Aver avuto la fortuna di assistere a Roma-Inter significa aver vissuto un’emozione che, parafrasando una nota pubblicità, non ha prezzo. Da Il Tempo:
Una finale. Mancavano solo la musichetta della Champions League e una coppa, tutto il resto no. Colori, atmosfera e gente, tanta gente. Una festa così con un Olimpico così, pieno come un uovo, grondante passione e vociante, non si vedeva dal 27 maggio 2009. Allora c’erano Barcellona e Manchester United, in palio c’era la cara vecchia Coppa dei Campioni. Roma e Inter, invece, si giocavano almeno due dei tre colori che compongono il triangolino dello scudetto. Non un trofeo, ma comunque tanto.
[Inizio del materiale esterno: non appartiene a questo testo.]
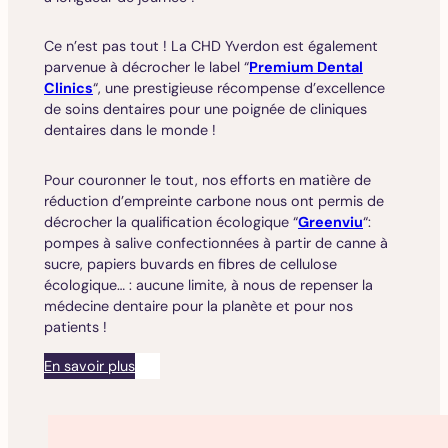
Ce n’est pas tout ! La CHD Yverdon est également
parvenue à décrocher le label “
Premium Dental
Clinics
“, une prestigieuse récompense d’excellence
de soins dentaires pour une poignée de cliniques
dentaires dans le monde !
Pour couronner le tout, nos efforts en matière de
réduction d’empreinte carbone nous ont permis de
décrocher la qualification écologique “
Greenviu
“:
pompes à salive confectionnées à partir de canne à
sucre, papiers buvards en fibres de cellulose
écologique… : aucune limite, à nous de repenser la
médecine dentaire pour la planète et pour nos
patients !
En savoir plus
Tantissimo, se si pensa a dove stava qualche tempo fa una delle due. Il sogno, l’insostenibile leggerezza del momento giallorosso contro la praticità e la solidità della corazzata nerazzurra. Roma-Inter non è solo una partita, ma un confronto, applicato al calcio, tra scuole di pensiero e filosofie di vita totalmente differenti; è un Davide che tra tecnico, titolari e panchinari spende meno di 70 milioni lordi per pagare gli ingaggi che tenta di riacchiappare un Golia da 150; è la resa dei conti tra chi è sempre stato in testa e chi, come al Palio di Siena, parte di rincorsa. L’Olimpico, visto il menù, si riempie subito. La Curva Sud, «il cuore che batte nel cuore della Roma», inizia a pulsare due ore prima. Anche il battito degli altri settori incomincia a farsi sentire presto. La marea romanista si abbatte su tutto lo stadio, resiste solo il piccolo scoglio del settore ospiti interista. Quaranta minuti dal fischio di Morganti, Roma e Inter escono sul campo per il riscaldamento. Ranieri, come un imperatore, si fa la sua passeggiata e si prende gli applausi del suo popolo. Mourinho, invece, resta in disparte, vicino alla panchina, rinchiuso nel suo cappotto e assorto nei suoi pensieri. Vucinic chiama a raccolta il tifo giallorosso, Eto’o guarda la porta sotto la Nord e pensa. Forse a Vidic e Van der Sar beffati e al gol al Manchester. Volti tesi, facce pensierose. Anche in Tribuna Autorità, dove lo «struscio» è quello delle grandi occasioni. Politici, attori, cantanti, vip, presunti vip, amici, amici degi amici, conoscenti, tifosi romanisti, interisti o neutrali: non manca nessuno. L’inno di Venditti è un karaoke per quasi settantamila voci, uno striscione spiega tutto: «Grinta, voce, cuore…Roma tricolore». I giallorossi partono alla carica, l’Olimpico diventa una polveriera. Per il pandemonio bisogna attendere sedici minuti e qualche secondo: De Rossi la butta dentro, gonfia la sua vena e altre settantamila. L’Olimpico vibra e traballa dalla gioia per oltre un tempo. Milito blocca le scosse del terremoto giallorosso, la Sud riprende a cantare come non fosse successo nulla. Fa bene. Sette minuti dopo Toni fa eruttare un vulcano. Saltano tutti, quasi settantamila teste romaniste, nessuna esclusa, su e giù. Il palo di Milito sul gong è un’altra esplosione, quella della liberazione. Finisce con la Roma sotto la Sud e con i primi caroselli all’uscita. Una notte così, un girone fa, non se la sarebbe immaginata nessuno.